**Exercise description:** Rewrite the listing below with each "Suite" replaced by "Unit", keeping every other word unchanged. Omit the pictures from your answer.

*** Begin section ***

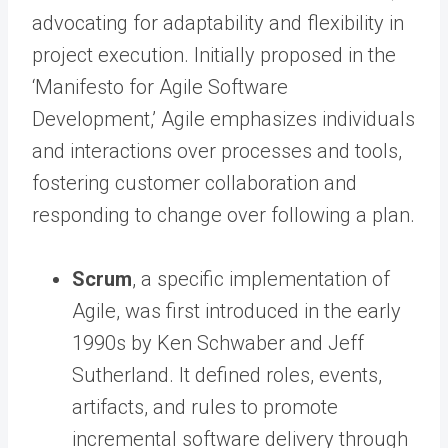
advocating for adaptability and flexibility in
project execution. Initially proposed in the
‘Manifesto for Agile Software
Development,’ Agile emphasizes individuals
and interactions over processes and tools,
fostering customer collaboration and
responding to change over following a plan.
Scrum
, a specific implementation of
Agile, was first introduced in the early
1990s by Ken Schwaber and Jeff
Sutherland. It defined roles, events,
artifacts, and rules to promote
incremental software delivery through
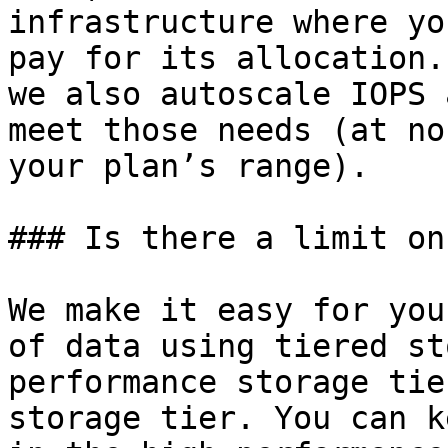
infrastructure where yo
pay for its allocation.
we also autoscale IOPS 
meet those needs (at no
your plan’s range).

### Is there a limit on
We make it easy for you
of data using tiered st
performance storage tie
storage tier. You can k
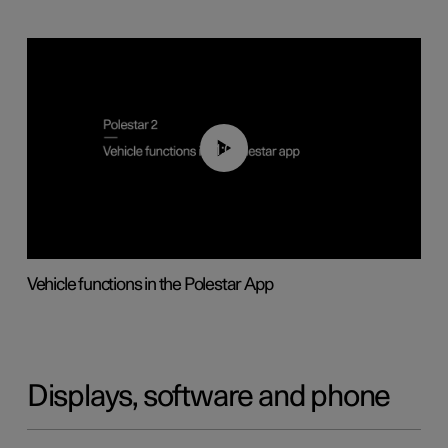
01:04
Vehicle functions in the Polestar App
Displays, software and phone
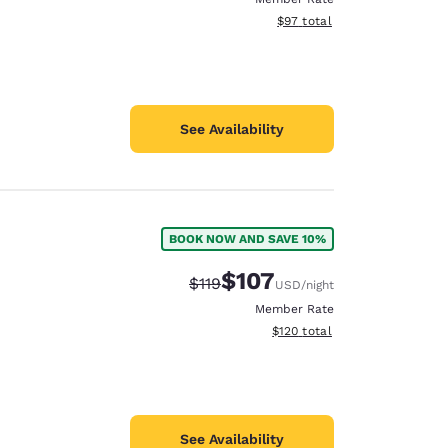
View estimated total details
$97
total
See Availability
BOOK NOW AND SAVE 10%
$107
Strikethrough Rate:
Discounted rate:
$119
USD
/night
Member Rate
View estimated total details
$120
total
See Availability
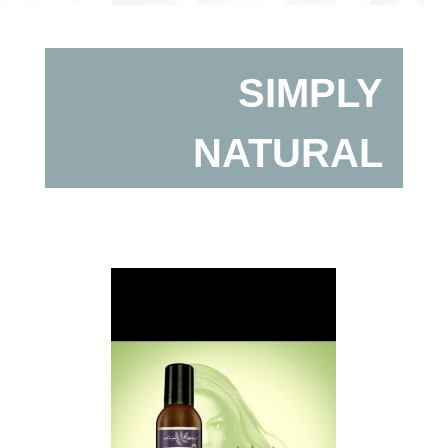
SIMPLY
NATURAL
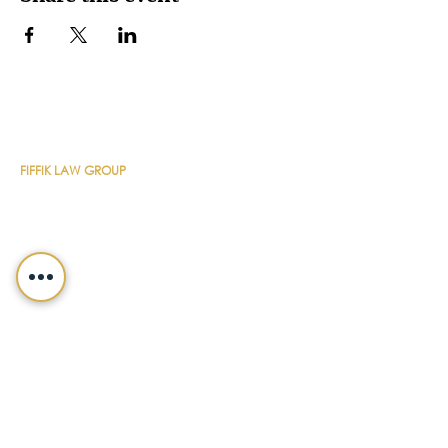
CONTACT DETAILS
FIFFIK LAW GROUP
Main Line
(412) 391-1014
Fax
(412) 471-9510
Pittsburgh Office
Foster Plaza 7
661 Andersen Drive
Suite 315
Pittsburgh, PA 15220
North Hills Office
1736 Ferguson Road
Allison Park, PA 15101
Philadelphia Office
150 N. Radnor Chester Road
Suite F-200
Radnor, PA 19087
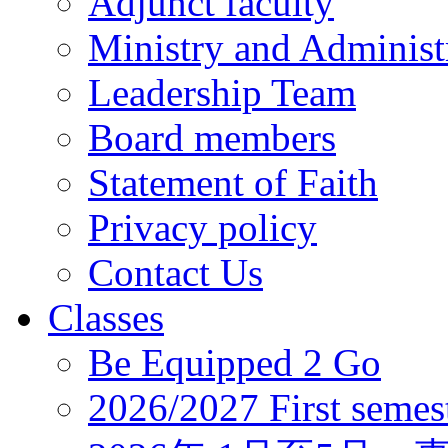
Adjunct faculty
Ministry and Administr
Leadership Team
Board members
Statement of Faith
Privacy policy
Contact Us
Classes
Be Equipped 2 Go
2026/2027 First semes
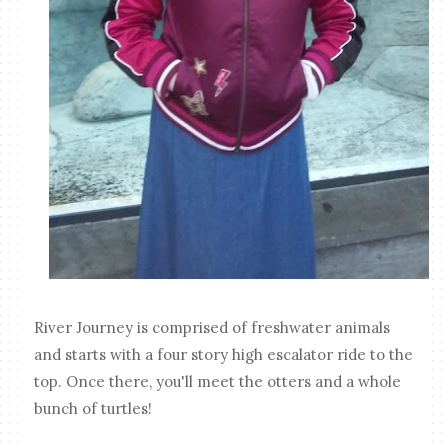
River Journey is comprised of freshwater animals
and starts with a four story high escalator ride to the
top. Once there, you'll meet the otters and a whole
bunch of turtles!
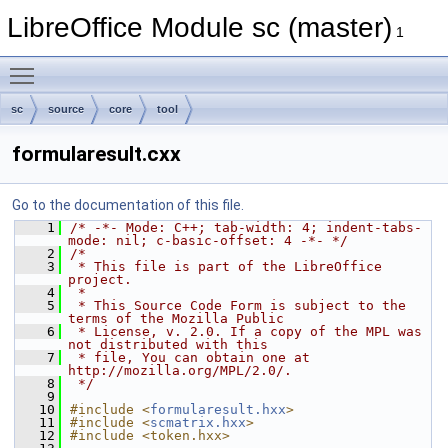
LibreOffice Module sc (master)
1
Toggle main menu visibility
sc
source
core
tool
formularesult.cxx
Go to the documentation of this file.
    1
/* -*- Mode: C++; tab-width: 4; indent-tabs-
mode: nil; c-basic-offset: 4 -*- */
    2
/*
    3
 * This file is part of the LibreOffice 
project.
    4
 *
    5
 * This Source Code Form is subject to the 
terms of the Mozilla Public
    6
 * License, v. 2.0. If a copy of the MPL was 
not distributed with this
    7
 * file, You can obtain one at 
http://mozilla.org/MPL/2.0/.
    8
 */
    9
   10
#include <
formularesult.hxx
>
   11
#include <
scmatrix.hxx
>
   12
#include <token.hxx>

*** End section ***

**Answer box:**
advocating for adaptability and flexibility in
project execution. Initially proposed in the
‘Manifesto for Agile Software
Development,’ Agile emphasizes individuals
and interactions over processes and tools,
fostering customer collaboration and
responding to change over following a plan.
Scrum
, a specific implementation of
Agile, was first introduced in the early
1990s by Ken Schwaber and Jeff
Sutherland. It defined roles, events,
artifacts, and rules to promote
incremental software delivery through
infrastructure where yo
pay for its allocation.
we also autoscale IOPS 
meet those needs (at no
your plan’s range).

### Is there a limit on
We make it easy for you
of data using tiered st
performance storage tie
storage tier. You can k
01:04
Vehicle functions in the Polestar App
Displays, software and phone
View estimated total details
$97
total
See Availability
BOOK NOW AND SAVE 10%
$107
Strikethrough Rate:
Discounted rate:
$119
USD
/night
Member Rate
View estimated total details
$120
total
See Availability
SIMPLY
NATURAL
CONTACT DETAILS
FIFFIK LAW GROUP
Main Line
(412) 391-1014
Fax
(412) 471-9510
Pittsburgh Office
Foster Plaza 7
661 Andersen Drive
Unit 315
Pittsburgh, PA 15220
North Hills Office
1736 Ferguson Road
Allison Park, PA 15101
Philadelphia Office
150 N. Radnor Chester Road
Unit F-200
Radnor, PA 19087
Adjunct faculty
Ministry and Administr
Leadership Team
Board members
Statement of Faith
Privacy policy
Contact Us
Classes
Be Equipped 2 Go
2026/2027 First semes
River Journey is comprised of freshwater animals
and starts with a four story high escalator ride to the
top. Once there, you'll meet the otters and a whole
bunch of turtles!
LibreOffice Module sc (master)
1
Toggle main menu visibility
sc
source
core
tool
formularesult.cxx
Go to the documentation of this file.
    1
/* -*- Mode: C++; tab-width: 4; indent-tabs-
mode: nil; c-basic-offset: 4 -*- */
    2
/*
    3
 * This file is part of the LibreOffice 
project.
    4
 *
    5
 * This Source Code Form is subject to the 
terms of the Mozilla Public
    6
 * License, v. 2.0. If a copy of the MPL was 
not distributed with this
    7
 * file, You can obtain one at 
http://mozilla.org/MPL/2.0/.
    8
 */
    9
   10
#include <
formularesult.hxx
>
   11
#include <
scmatrix.hxx
>
   12
#include <token.hxx>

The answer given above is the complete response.